I wanted to write a few words because of a news story I saw. In short: a woman from the Xihaigu region, from a poor family, graduated from a 211 university in Beijing. You can imagine what a sensation it must have been in her village when she was admitted. After graduation, she spent her years until thirty-three preparing for civil service exams, never once working, supported by money her parents borrowed. She passed the written portion multiple times with top scores but never made it through the interviews. Recently, she was found dead in her rented room—reportedly from starvation—her body undiscovered for more than twenty days.

Now, any way we discuss this woman is crude. I once talked with a friend about my fear of plane crashes—because I might die in a situation where everything is left for others to discuss, and where discussion is inevitable. That is what I mean by crude. Every fear creates a prison. This particular fear creates a prison in which we hide ourselves, trying to avoid being discussed by others.

For me, we should live within real life, not outside of it. We may die in any manner, and find ourselves in circumstances we might not like. But we should not die in a prison of our own imagined making. Because within such a prison, there is no real meaning.

There was a man who was once the nightmare of Chinese men—women demanded his products from their men: "I just got the iPhone 5, now I want the Plus." Remember that song?

That man was Steve Jobs. He gave a famous commencement speech at Stanford University. In that speech, he told his story—he was adopted, and his biological mother had made his adoptive parents promise to send him to college. You see, Americans aren't so different from us in this way. After high school he went to Reed College. In his speech he said: "I couldn't see the value in spending all of my parents' savings on it." So he dropped out and went to figure things out on his own.

I think Jobs offered a very clear, very direct narrative. Things should simply be that way. Just like all his great contributions to the world.

You need to know what things are. Things are what they are, not something else. To know what things are requires common sense—common sense is what you truly believe, deep in your heart. Of course, you also need courage. You need fearlessness. You need to live the life that common sense and your heart lead you toward, not the life that fear and received ideas steer you into.

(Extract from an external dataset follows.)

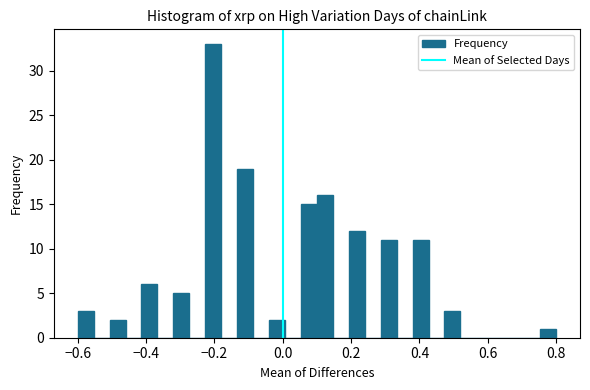

Read against the x-axis, roughly where is the centre of the tallest bar?

-0.20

If I were to say this woman should not have kept studying for civil service exams, that she should have stepped out of her room and made a living, taken any action—I would certainly sound crude. But that's probably how things are.

So what exactly creates such a prison? Of course, most prisons are ultimately ones we build and lock ourselves into. What I used to say about society a decade ago versus what things look like today—I've clearly self-censored. But before we build a prison and lock ourselves in, what is it that crudely crushes our spirits, suppresses our courage, strips away our choices, and creates a singular, snobbish, anti-human environment?

There must be something. But friends, let us remember not to lock ourselves inside prisons of our own construction—at the very least, not entirely. I've read some books, obscure ones, that say all people are created equal, and that human rights are innate. You are yourself even if you are nothing and need not be anything, and you have every right to be yourself and live your own life. Let us bravely face reality and live an authentic life of our own.